In the meantime you can try to tweak the parameters to avoid the circular contig, e.g. by increasing/reducing -s and -q. If that doesn't solve it you can also try different -b, -F, and -f.
Thank you Markus.
Both -s and -q are default (20000 and 60). I could try increasing -s to see what effects that have. However, scaffolding now takes about 14 hours, so it will take time testing.

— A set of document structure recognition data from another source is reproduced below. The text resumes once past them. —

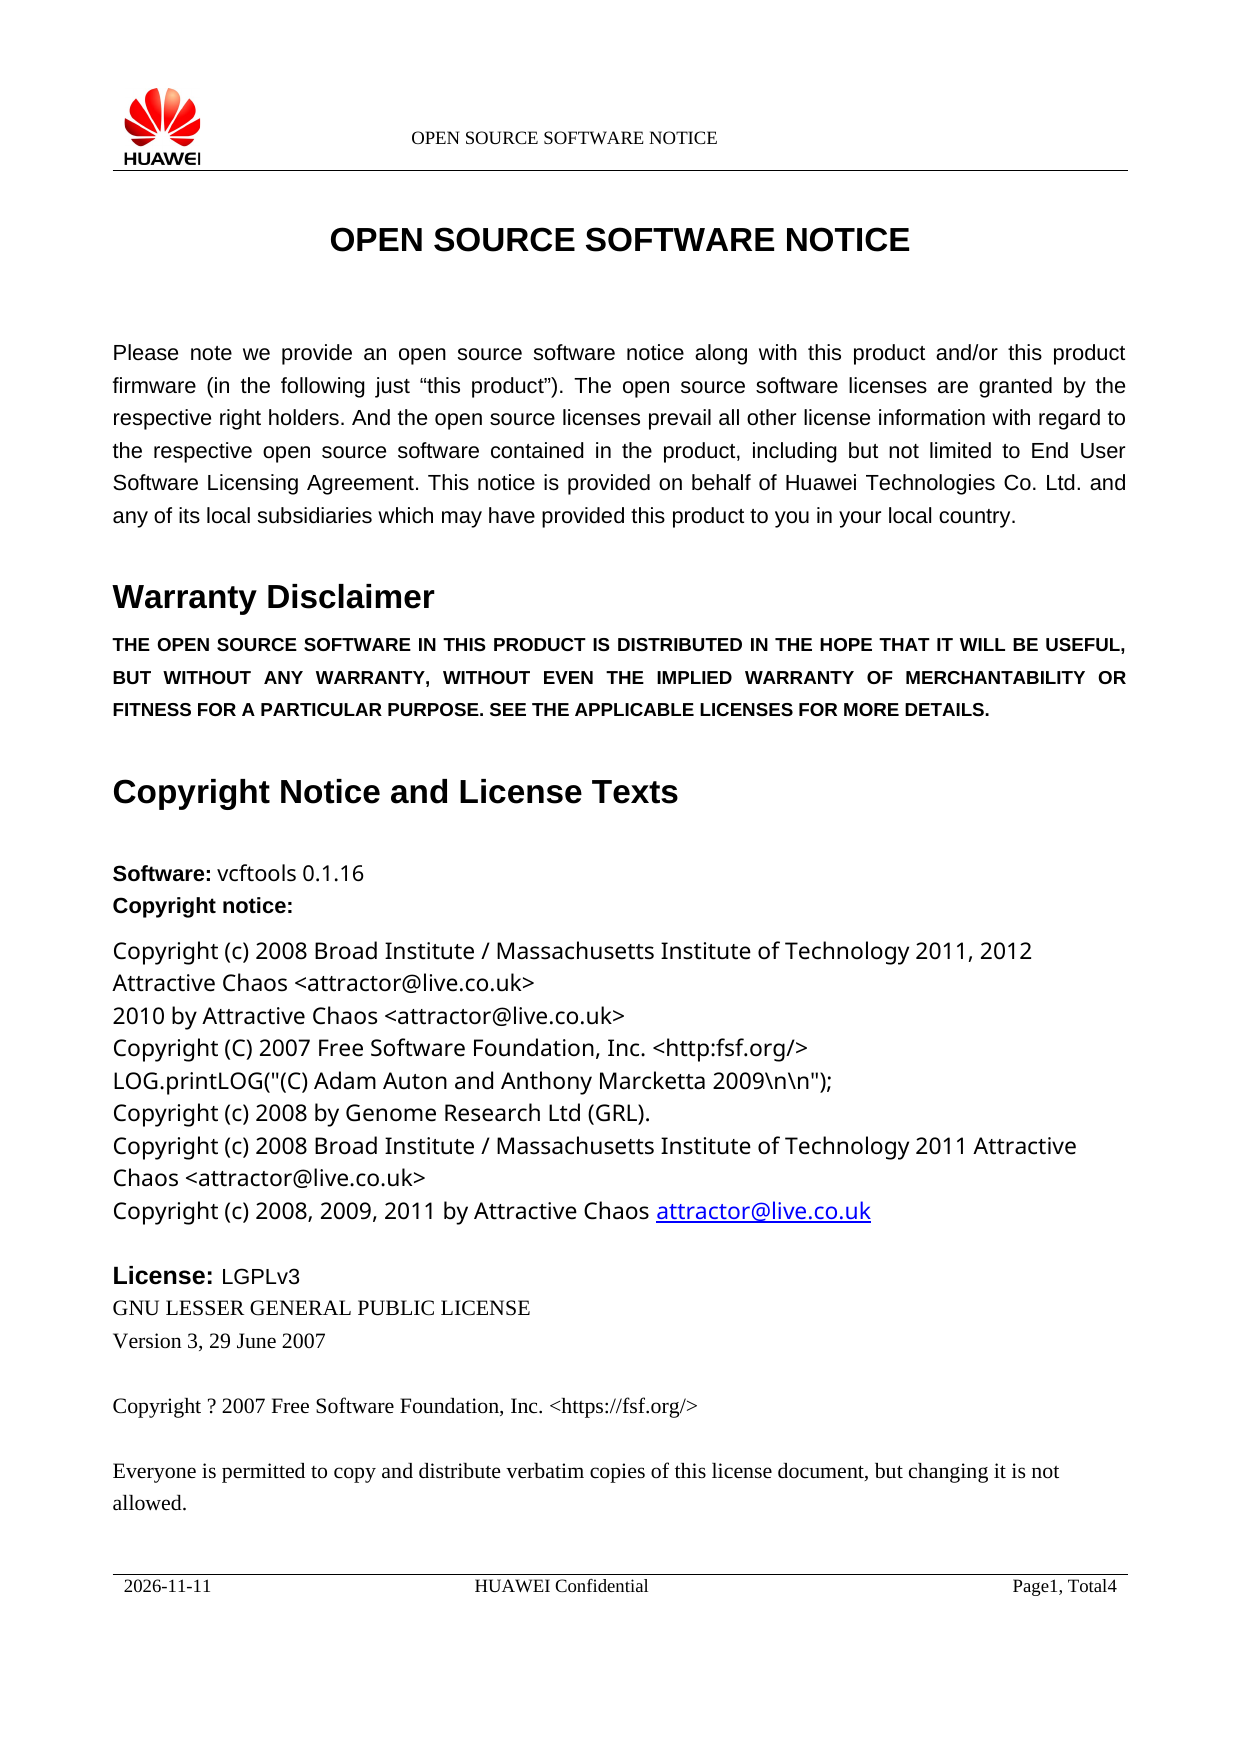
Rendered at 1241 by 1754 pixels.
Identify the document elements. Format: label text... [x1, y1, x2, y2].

text Warranty Disclaimer [112, 564, 1128, 629]
text Copyright Notice and License Texts [112, 759, 1128, 824]
picture [124, 88, 201, 165]
text Copyright (c) 2008 by Genome Research Ltd (GRL). [112, 1096, 1128, 1129]
text OPEN SOURCE SOFTWARE NOTICE [112, 206, 1128, 271]
text Copyright (C) 2007 Free Software Foundation, Inc. <http:fsf.org/> [112, 1031, 1128, 1064]
text Everyone is permitted to copy and distribute verbatim copies of this license document, but changing it is not allowed. [112, 1454, 1128, 1519]
text Copyright (c) 2008 Broad Institute / Massachusetts Institute of Technology 2011, 2012 Attractive Chaos <attractor@live.co.uk> [112, 934, 1128, 999]
text Copyright notice: [112, 889, 1128, 921]
text The open source software in this product is distributed in the hope that it will be useful, but WITHOUT ANY WARRANTY, without even the implied warranty of MERCHANTABILITY or FITNESS FOR A PARTICULAR PURPOSE. See the applicable licenses for more details. [112, 629, 1128, 726]
text Version 3, 29 June 2007 [112, 1324, 1128, 1356]
text Please note we provide an open source software notice along with this product and/or this product firmware (in the following just “this product”). The open source software licenses are granted by the respective right holders. And the open source licenses prevail all other license information with regard to the respective open source software contained in the product, including but not limited to End User Software Licensing Agreement. This notice is provided on behalf of Huawei Technologies Co. Ltd. and any of its local subsidiaries which may have provided this product to you in your local country. [112, 336, 1128, 531]
text 2010 by Attractive Chaos <attractor@live.co.uk> [112, 999, 1128, 1031]
title Software: vcftools 0.1.16 [112, 856, 1128, 889]
text GNU LESSER GENERAL PUBLIC LICENSE [112, 1291, 1128, 1324]
text Copyright ? 2007 Free Software Foundation, Inc. <https://fsf.org/> [112, 1389, 1128, 1421]
text License: LGPLv3 [112, 1259, 1128, 1291]
text Copyright (c) 2008 Broad Institute / Massachusetts Institute of Technology 2011 Attractive Chaos <attractor@live.co.uk> [112, 1129, 1128, 1194]
text Copyright (c) 2008, 2009, 2011 by Attractive Chaos attractor@live.co.uk [112, 1194, 1128, 1226]
text LOG.printLOG("(C) Adam Auton and Anthony Marcketta 2009\n\n"); [112, 1064, 1128, 1096]
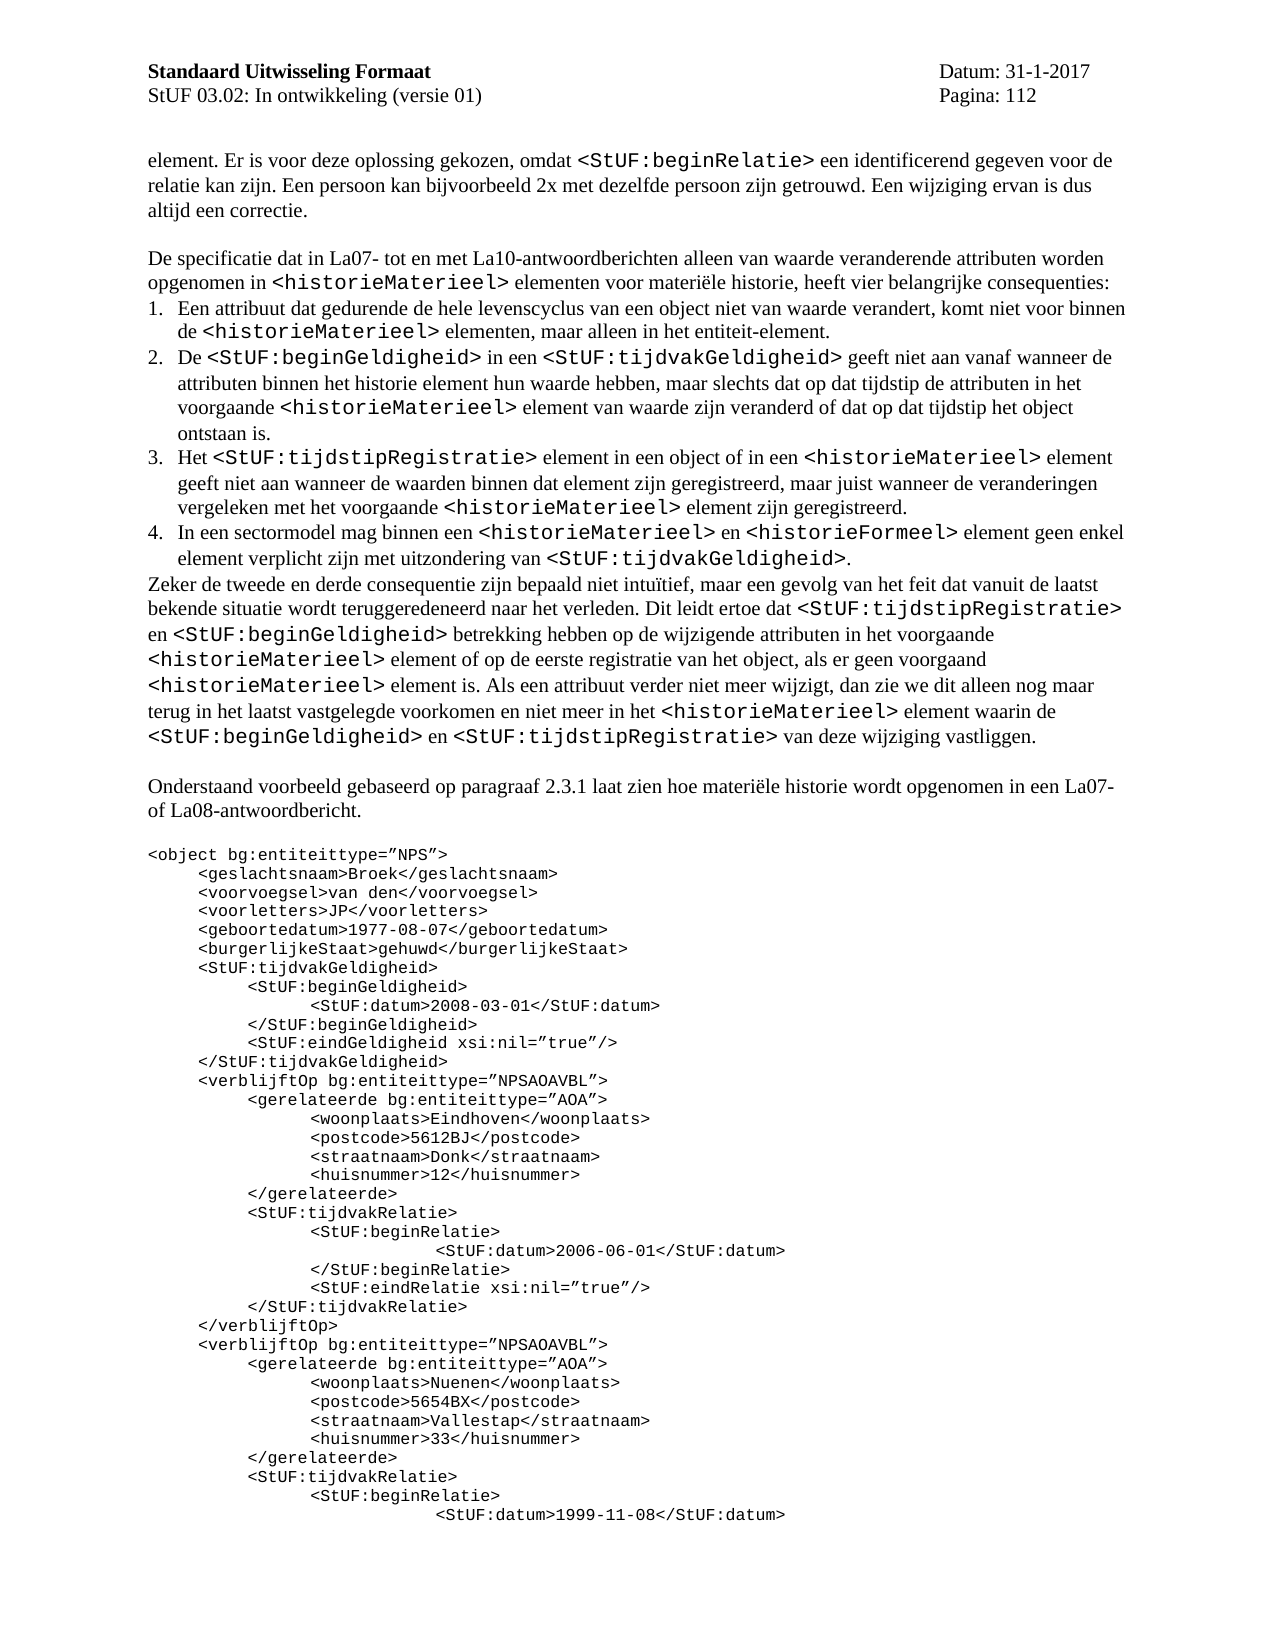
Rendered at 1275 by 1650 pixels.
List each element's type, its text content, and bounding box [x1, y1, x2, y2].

text <StUF:tijdvakRelatie> [148, 1469, 1127, 1487]
text <StUF:beginRelatie> [148, 1223, 1127, 1242]
text <huisnummer>33</huisnummer> [148, 1431, 1127, 1450]
text <StUF:datum>2006-06-01</StUF:datum> [148, 1242, 1127, 1261]
text <StUF:datum>2008-03-01</StUF:datum> [148, 997, 1127, 1016]
text <StUF:eindRelatie xsi:nil=”true”/> [148, 1280, 1127, 1299]
text De specificatie dat in La07- tot en met La10-antwoordberichten alleen van waarde veranderende attributen worden opgenomen in <historieMaterieel> elementen voor materiële historie, heeft vier belangrijke consequenties: [148, 246, 1127, 295]
text </verblijftOp> [148, 1318, 1127, 1337]
text <StUF:tijdvakRelatie> [148, 1205, 1127, 1223]
text <straatnaam>Vallestap</straatnaam> [148, 1412, 1127, 1431]
text <gerelateerde bg:entiteittype=”AOA”> [148, 1092, 1127, 1110]
text Zeker de tweede en derde consequentie zijn bepaald niet intuïtief, maar een gevolg van het feit dat vanuit de laatst bekende situatie wordt teruggeredeneerd naar het verleden. Dit leidt ertoe dat <StUF:tijdstipRegistratie> en <StUF:beginGeldigheid> betrekking hebben op de wijzigende attributen in het voorgaande <historieMaterieel> element of op de eerste registratie van het object, als er geen voorgaand <historieMaterieel> element is. Als een attribuut verder niet meer wijzigt, dan zie we dit alleen nog maar terug in het laatst vastgelegde voorkomen en niet meer in het <historieMaterieel> element waarin de <StUF:beginGeldigheid> en <StUF:tijdstipRegistratie> van deze wijziging vastliggen. [148, 572, 1127, 750]
text <geslachtsnaam>Broek</geslachtsnaam> [148, 865, 1127, 884]
text </StUF:tijdvakGeldigheid> [148, 1054, 1127, 1073]
list In een sectormodel mag binnen een <historieMaterieel> en <historieFormeel> element geen enkel element verplicht zijn met uitzondering van <StUF:tijdvakGeldigheid>. [148, 520, 1127, 572]
text <StUF:eindGeldigheid xsi:nil=”true”/> [148, 1035, 1127, 1054]
text <StUF:tijdvakGeldigheid> [148, 959, 1127, 978]
text <verblijftOp bg:entiteittype=”NPSAOAVBL”> [148, 1073, 1127, 1092]
text <postcode>5654BX</postcode> [148, 1393, 1127, 1412]
text <geboortedatum>1977-08-07</geboortedatum> [148, 922, 1127, 941]
text <huisnummer>12</huisnummer> [148, 1167, 1127, 1186]
text <voorletters>JP</voorletters> [148, 903, 1127, 922]
text <StUF:beginRelatie> [148, 1487, 1127, 1506]
text <woonplaats>Nuenen</woonplaats> [148, 1374, 1127, 1393]
text <StUF:beginGeldigheid> [148, 978, 1127, 997]
list Het <StUF:tijdstipRegistratie> element in een object of in een <historieMaterieel> element geeft niet aan wanneer de waarden binnen dat element zijn geregistreerd, maar juist wanneer de veranderingen vergeleken met het voorgaande <historieMaterieel> element zijn geregistreerd. [148, 445, 1127, 520]
text <postcode>5612BJ</postcode> [148, 1129, 1127, 1148]
list De <StUF:beginGeldigheid> in een <StUF:tijdvakGeldigheid> geeft niet aan vanaf wanneer de attributen binnen het historie element hun waarde hebben, maar slechts dat op dat tijdstip de attributen in het voorgaande <historieMaterieel> element van waarde zijn veranderd of dat op dat tijdstip het object ontstaan is. [148, 345, 1127, 445]
text </StUF:tijdvakRelatie> [148, 1299, 1127, 1318]
text <woonplaats>Eindhoven</woonplaats> [148, 1110, 1127, 1129]
text Onderstaand voorbeeld gebaseerd op paragraaf 2.3.1 laat zien hoe materiële historie wordt opgenomen in een La07- of La08-antwoordbericht. [148, 774, 1127, 822]
text <straatnaam>Donk</straatnaam> [148, 1148, 1127, 1167]
text <verblijftOp bg:entiteittype=”NPSAOAVBL”> [148, 1337, 1127, 1356]
text <voorvoegsel>van den</voorvoegsel> [148, 884, 1127, 903]
text </StUF:beginGeldigheid> [148, 1016, 1127, 1035]
text <StUF:datum>1999-11-08</StUF:datum> [148, 1506, 1127, 1525]
text </gerelateerde> [148, 1186, 1127, 1205]
text </StUF:beginRelatie> [148, 1261, 1127, 1280]
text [148, 148, 1127, 222]
text <gerelateerde bg:entiteittype=”AOA”> [148, 1356, 1127, 1374]
list Een attribuut dat gedurende de hele levenscyclus van een object niet van waarde verandert, komt niet voor binnen de <historieMaterieel> elementen, maar alleen in het entiteit-element. [148, 295, 1127, 345]
text </gerelateerde> [148, 1450, 1127, 1469]
text <object bg:entiteittype=”NPS”> [148, 846, 1127, 865]
text <burgerlijkeStaat>gehuwd</burgerlijkeStaat> [148, 941, 1127, 959]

Changing -b and -F might also reduce the time spent scaffolding? I'll try changing a bit and I'll report back.
Ole
Choosing -s depends on the fragment sizes of your input DNA. If you had very long DNA you can increase -s - that should boost the number of barcodes differentiating regions and may give you better resolution in the link graph with fewer spurious edges. On the other hand, shorter -s may give linkage information about contigs that are physically distant to each other, so it's worth experimenting.
About the computing time there is unfortunately not much to do at the moment parameter-wise. The time will depend primarily on the number of contigs in your input assembly and secondarily on your read coverage. You could try downsampling your read mappings and risk losing some information for the benefit of reduced computing time. Another option, if you're not interested in anchoring short contigs, would be to filter your input assembly to remove contigs shorter than a given value. That way you will get more gaps in your output scaffolds but the time spent in the scaffolding step should be reduced. Keep in mind that you would also have to remove mappings to those contigs from your bam file in that case.
Great, thank you for your answer.
I certainly want to place as many small contigs as possible (as long as they are placed accurately), so I'll just wait and see what works.
The v0.2 update includes a bug fix that I believe should remedy the problem of duplicated contigs. Also, multiprocessing is now supported for the scaffolding step which should bring down computing time hopefully to more managable levels.
I'll now close this issue, please reopen if the problem is still there.
Hi Markus, I'm testing ARBitR against different versions of my assembly. However, the final assembly is often larger than the input. For instance, the input assembly was 688 Mbp, and the output was 711 Mbp. That was strange I thought. I mapped the input and the output against each other using minimap2 and got this:
The ARBitR assembly is the subject, with scaffold_8, scaffold_49 and scaffold_169. The input assembly has scaffold_8010. Here, you can see that scaffold_8010 has been included twice in the ARBitR assembly, in its whole 578235 bp length.
This is the corresponding backbone.gfa: L scaffold_8010 - contig_3241 + L contig_3211 + scaffold_8010 - L scaffold_8010 + contig_3211 + L contig_5534 + scaffold_8010 - L contig_3241 - scaffold_8010 + L contig_3211 - scaffold_8010 - L scaffold_8010 + contig_5534 - L scaffold_8010 + contig_3211 -
If I look at the pre-merge.paths.txt:
These two are quite similar. Indeed, if I map them against each other, scaffold_169 has only 65 kbp not in scaffold_8 (both are longer than 7 Mbp).
How do I avoid cases like this?
Thank you.
Ole